But that pattern has begun to fray, as companies in some major industries that see a threat from federal regulations -- most notably the energy sector -- appear to have deepened bonds with the Republican Party, with which they share increasingly indistinguishable goals.

"Since they're trying to block regulation or block new laws, a single party can do the job for them," said Robert Weissman, president of the consumer group Public Citizen. "So it makes sense to deepen the relationship there."

One of the most telling examples of this deepened relationship is the oil and gas sector. Just over two decades ago, Republican donations from people and companies associated with oil and gas outpaced Democratic donations -- but by less than a 2-to-1 margin, according to the Center for Responsive Politics. After the Republican takeover of Congress in 1994, that ratio increased to 3 to 1 or 4 to 1.

So far in the 2012 election cycle, that ratio has shot up to over 7 to 1, according to CRP data, tallying nearly $17 million in donations from oil and gas interests to Republicans, compared to just over $2 million to Democrats.

The trend is similar, if not quite as extreme, across the energy sector. In the mining industry, what was a 60-40 split in proportion of Republican giving to Democrat giving in the '90s is an 87-13 split in 2012.

Spokesmen for the American Petroleum Institute, a lobbying colossus for the oil and gas industry, and ExxonMobil, the single largest political player in the sector, declined to comment on the dramatic increase in donations to the GOP relative to the Democrats.

Lloyd Avram, a spokesman for Chevron, also declined to comment on the discrepancy in donations linked to his company.

"Chevron exercises its fundamental right and responsibility to participate in the political process," Avram wrote in an email to The Huffington Post. "We make political contributions where permitted by law and, consistent with Company policy, to support political candidates, political organizations and ballot measures committed to economic development, free enterprise and good government."

Avram pointed out that Chevron is not directly responsible for the larger set of donations tallied by that showed a 7-to-1 Republican-to-Democrat ratio in Chevron-related campaign donations in the 2012 cycle. Those figures include donations by Chevron's employee PAC and by individuals associated with the company -- neither of which the company directly controls.

The direct corporate donations that Chevron disclosed for 2011, in fact, only favored Republicans by a less than 2-to-1 ratio. Chevron reported 179 Republican donations totaling $517,500, including $150,000 to the California Republican Party and $150,000 to the Republican Governors Association -- but also 107 Democratic donations totaling $293,150, including $100,000 to California Democratic Party and $50,000 to the Democratic Governors Association.

Over the long term, there's been a notable shift across many big-business sectors. Contribution filing records show industries that had either leaned Democratic or split their contributions fairly evenly started giving much more to Republicans after the 1994 elections, when the GOP seized control of Congress for the first time in 40 years.

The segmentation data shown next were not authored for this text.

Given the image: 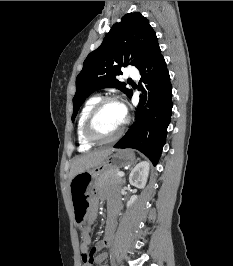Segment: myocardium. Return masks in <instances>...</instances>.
<instances>
[{
    "instance_id": "1",
    "label": "myocardium",
    "mask_w": 233,
    "mask_h": 266,
    "mask_svg": "<svg viewBox=\"0 0 233 266\" xmlns=\"http://www.w3.org/2000/svg\"><path fill=\"white\" fill-rule=\"evenodd\" d=\"M110 102L120 104L119 99L115 96L102 97L95 103V105L91 108V110L89 111L86 117L84 127H83V134H84L85 139L92 144L111 143L117 140L124 132L125 124H126L125 120L123 124L121 125V127L117 130V132L110 137H100L94 131V122H95V119L99 111L105 104L110 103Z\"/></svg>"
}]
</instances>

"A lot of the entrenched interests give to who's in power," said Bill Allison, editorial director of the Sunlight Foundation, which tracks campaign spending. "If you wanted to get something done in Washington [from 1995 until 2007], you really had to go to Republicans," Allison said.

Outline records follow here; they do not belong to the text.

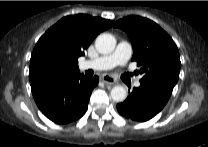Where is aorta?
I'll use <instances>...</instances> for the list:
<instances>
[{
    "instance_id": "aorta-1",
    "label": "aorta",
    "mask_w": 208,
    "mask_h": 147,
    "mask_svg": "<svg viewBox=\"0 0 208 147\" xmlns=\"http://www.w3.org/2000/svg\"><path fill=\"white\" fill-rule=\"evenodd\" d=\"M95 47L101 54H109L116 47V39L112 34L102 33L95 40ZM127 97V92L122 86H115L111 90V98L115 102H123Z\"/></svg>"
}]
</instances>
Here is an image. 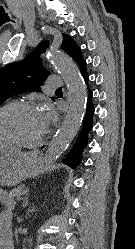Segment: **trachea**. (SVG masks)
I'll return each instance as SVG.
<instances>
[{"label": "trachea", "mask_w": 135, "mask_h": 249, "mask_svg": "<svg viewBox=\"0 0 135 249\" xmlns=\"http://www.w3.org/2000/svg\"><path fill=\"white\" fill-rule=\"evenodd\" d=\"M56 91H62V88H58Z\"/></svg>", "instance_id": "1"}]
</instances>
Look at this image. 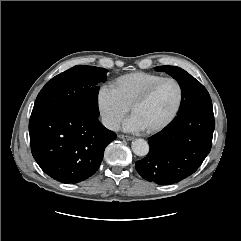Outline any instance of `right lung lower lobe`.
I'll list each match as a JSON object with an SVG mask.
<instances>
[{"label":"right lung lower lobe","mask_w":241,"mask_h":241,"mask_svg":"<svg viewBox=\"0 0 241 241\" xmlns=\"http://www.w3.org/2000/svg\"><path fill=\"white\" fill-rule=\"evenodd\" d=\"M31 151L40 168L62 183H78L99 168L105 147L116 134L97 117L60 109L31 114Z\"/></svg>","instance_id":"right-lung-lower-lobe-1"}]
</instances>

And filings show that in many sectors, including telecom, agribusiness, real estate, and insurance, that has largely remained the case since then, despite the political gains and losses by Democrats in the interim.

That may be due to the concerted effort by Republican leaders to turn the lobbyist and corporate community into an ideologically dependable source of political support and campaign contributions after the GOP came to power in the '90s -- what the famous "K Street Project" was all about.

But many industries had also been in the habit of giving to both parties for pragmatic reasons. The extraordinary profusion of earmarks meant money flowed to incumbent Democrats and Republicans alike, as long as they delivered.

With fewer earmarks these days, that equation has changed.

And then there's the matter of congressional gridlock. "One of the things that's going on is that right now nobody's in power," said Allison, of the Sunlight Foundation.

"Very little is getting done in Washington. Just about every bill is a nonstarter," he said. So, with action stalled, major industries are "giving more toward people they think can help them in the future than can help them right now."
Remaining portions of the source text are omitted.